----- Task material

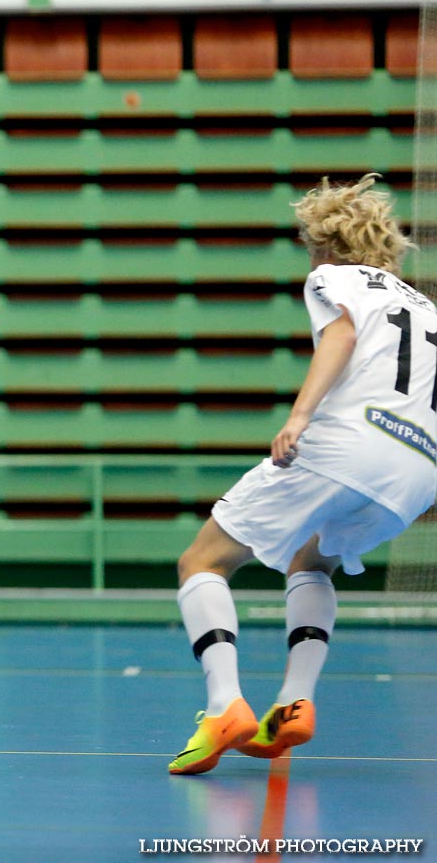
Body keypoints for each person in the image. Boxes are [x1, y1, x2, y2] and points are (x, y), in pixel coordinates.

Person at [167, 174, 437, 776]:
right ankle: (294, 700)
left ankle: (222, 708)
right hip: (417, 466)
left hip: (347, 444)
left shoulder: (330, 278)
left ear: (321, 243)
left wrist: (299, 415)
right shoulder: (424, 308)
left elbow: (338, 337)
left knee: (202, 561)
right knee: (311, 562)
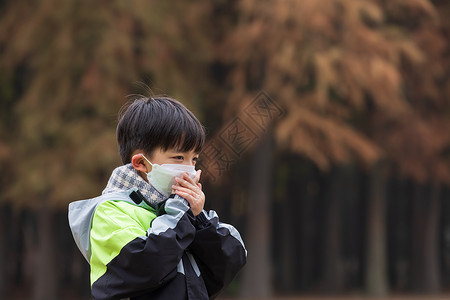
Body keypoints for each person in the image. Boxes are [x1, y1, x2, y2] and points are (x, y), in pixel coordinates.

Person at [68, 96, 247, 300]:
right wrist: (181, 210)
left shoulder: (183, 213)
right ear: (141, 163)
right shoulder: (110, 212)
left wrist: (200, 221)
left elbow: (228, 265)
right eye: (179, 158)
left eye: (194, 159)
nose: (189, 169)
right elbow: (145, 266)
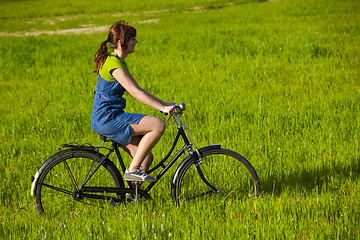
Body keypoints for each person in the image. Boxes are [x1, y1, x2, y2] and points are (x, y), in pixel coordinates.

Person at [91, 21, 176, 182]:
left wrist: (166, 105)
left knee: (145, 157)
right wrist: (162, 109)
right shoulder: (112, 63)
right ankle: (132, 170)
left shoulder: (120, 63)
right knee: (158, 125)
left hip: (112, 116)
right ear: (122, 42)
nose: (136, 42)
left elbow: (140, 90)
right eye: (133, 39)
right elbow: (135, 93)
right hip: (107, 119)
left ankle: (132, 198)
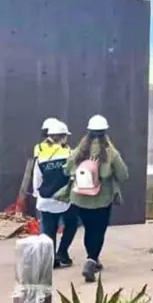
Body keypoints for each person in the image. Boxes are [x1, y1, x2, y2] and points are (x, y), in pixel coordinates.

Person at [63, 115, 129, 283]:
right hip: (102, 199)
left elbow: (66, 168)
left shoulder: (80, 150)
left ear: (89, 131)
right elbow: (123, 174)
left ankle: (93, 259)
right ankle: (92, 260)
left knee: (88, 229)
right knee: (98, 231)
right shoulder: (110, 152)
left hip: (80, 198)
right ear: (105, 132)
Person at [32, 120, 78, 268]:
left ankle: (50, 260)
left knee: (48, 231)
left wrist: (38, 195)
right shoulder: (70, 154)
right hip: (65, 200)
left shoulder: (41, 155)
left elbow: (37, 180)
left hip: (45, 199)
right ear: (63, 137)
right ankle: (62, 253)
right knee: (71, 224)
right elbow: (74, 176)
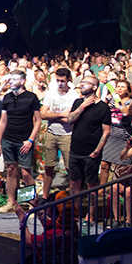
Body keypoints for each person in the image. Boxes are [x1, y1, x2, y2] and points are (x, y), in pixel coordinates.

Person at [0, 70, 42, 213]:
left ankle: (31, 204)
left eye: (14, 79)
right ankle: (11, 201)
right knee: (10, 170)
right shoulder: (7, 98)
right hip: (8, 139)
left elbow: (38, 121)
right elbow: (3, 121)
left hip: (24, 140)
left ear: (22, 81)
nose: (10, 82)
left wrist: (30, 140)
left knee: (26, 173)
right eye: (10, 79)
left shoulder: (31, 97)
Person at [64, 75, 111, 197]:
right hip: (75, 150)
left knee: (91, 184)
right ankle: (77, 208)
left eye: (86, 82)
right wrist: (82, 106)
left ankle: (91, 210)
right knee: (74, 182)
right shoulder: (78, 102)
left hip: (91, 152)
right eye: (82, 82)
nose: (82, 84)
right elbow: (69, 120)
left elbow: (106, 132)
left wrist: (97, 151)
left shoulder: (103, 107)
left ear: (95, 87)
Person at [39, 67, 80, 195]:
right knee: (48, 166)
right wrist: (61, 114)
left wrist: (53, 115)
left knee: (70, 167)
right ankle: (45, 195)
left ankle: (72, 195)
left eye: (62, 81)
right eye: (58, 80)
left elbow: (70, 119)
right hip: (51, 133)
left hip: (67, 135)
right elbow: (43, 114)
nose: (60, 83)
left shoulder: (74, 95)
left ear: (68, 80)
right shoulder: (51, 93)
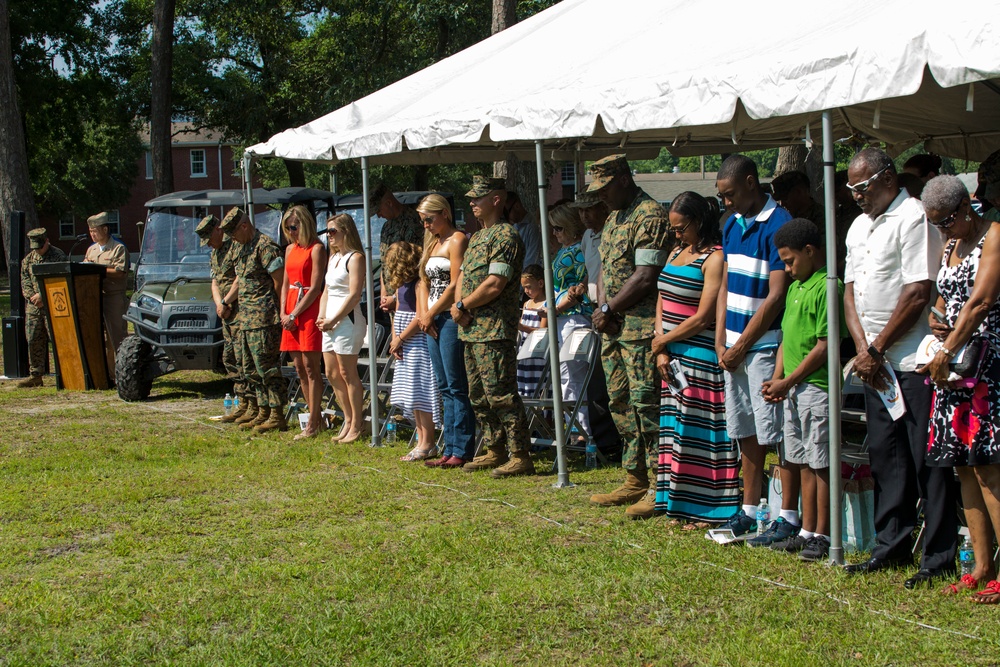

----------

Each entry above should be given again exactly, with its pictures omitted.

Body keypoints for each person in the image. Boxes are [x1, y1, x2, y2] and points are (x, y), in pixel coordinates.

Person at [167, 174, 437, 776]:
right ankle: (294, 700)
left ankle: (222, 708)
right hip: (417, 466)
left hip: (347, 444)
left shoulder: (330, 278)
left ear: (321, 243)
left wrist: (299, 415)
right shoulder: (424, 308)
left elbow: (338, 337)
left knee: (202, 561)
right knee: (311, 562)
Body keypoints for each person in the image. Boxes are [x1, y1, x2, y2] and points are (x, y), in pixel coordinates.

Person at [68, 96, 247, 300]:
right wrist: (181, 210)
left shoulder: (183, 213)
right ear: (141, 163)
right shoulder: (110, 212)
left wrist: (200, 221)
left elbow: (228, 265)
right eye: (179, 158)
left eye: (194, 159)
nose: (189, 169)
right elbow: (145, 266)
Body keypoints for each person in the image. Boxes are [x1, y1, x2, y2] and points are (x, y), in pixel coordinates.

Person at [91, 21, 176, 182]:
left wrist: (166, 105)
left knee: (145, 157)
right wrist: (162, 109)
right shoulder: (112, 63)
right ankle: (132, 170)
left shoulder: (120, 63)
right knee: (158, 125)
left hip: (112, 116)
right ear: (122, 42)
nose: (136, 42)
left elbow: (140, 90)
right eye: (133, 39)
right elbow: (135, 93)
right hip: (107, 119)
left ankle: (132, 198)
Body keypoints for each person in the image. Boxes are [x1, y1, x2, y2] and points are (x, y), in pixel coordinates.

Person at [63, 115, 129, 283]:
right hip: (102, 199)
left elbow: (66, 168)
left shoulder: (80, 150)
left ear: (89, 131)
right elbow: (123, 174)
left ankle: (93, 259)
right ankle: (92, 260)
left knee: (88, 229)
right knee: (98, 231)
right shoulder: (110, 152)
left hip: (80, 198)
right ear: (105, 132)
Person at [32, 120, 78, 268]:
left ankle: (50, 260)
left knee: (48, 231)
left wrist: (38, 195)
right shoulder: (70, 154)
right hip: (65, 200)
left shoulder: (41, 155)
left elbow: (37, 180)
left hip: (45, 199)
right ear: (63, 137)
right ankle: (62, 253)
right knee: (71, 224)
right elbow: (74, 176)
Body keypoints for each person in the image. Boxes are [x1, y1, x2, y2] and points are (x, y), in pixel coordinates.

Person at [0, 70, 42, 213]:
left ankle: (31, 204)
left eye: (14, 79)
right ankle: (11, 201)
right knee: (10, 170)
right shoulder: (7, 98)
right hip: (8, 139)
left elbow: (38, 121)
right elbow: (3, 121)
left hip: (24, 140)
left ear: (22, 81)
nose: (10, 82)
left wrist: (30, 140)
left knee: (26, 173)
right eye: (10, 79)
left shoulder: (31, 97)
Person at [64, 75, 111, 197]:
right hip: (75, 150)
left knee: (91, 184)
right ankle: (77, 208)
left eye: (86, 82)
right wrist: (82, 106)
left ankle: (91, 210)
right knee: (74, 182)
right shoulder: (78, 102)
left hip: (91, 152)
right eye: (82, 82)
nose: (82, 84)
right elbow: (69, 120)
left elbow: (106, 132)
left wrist: (97, 151)
left shoulder: (103, 107)
left ear: (95, 87)
Person at [39, 67, 80, 195]:
right knee: (48, 166)
right wrist: (61, 114)
left wrist: (53, 115)
left knee: (70, 167)
right ankle: (45, 195)
left ankle: (72, 195)
left eye: (62, 81)
right eye: (58, 80)
left elbow: (70, 119)
right hip: (51, 133)
left hip: (67, 135)
right elbow: (43, 114)
nose: (60, 83)
left shoulder: (74, 95)
left ear: (68, 80)
right shoulder: (51, 93)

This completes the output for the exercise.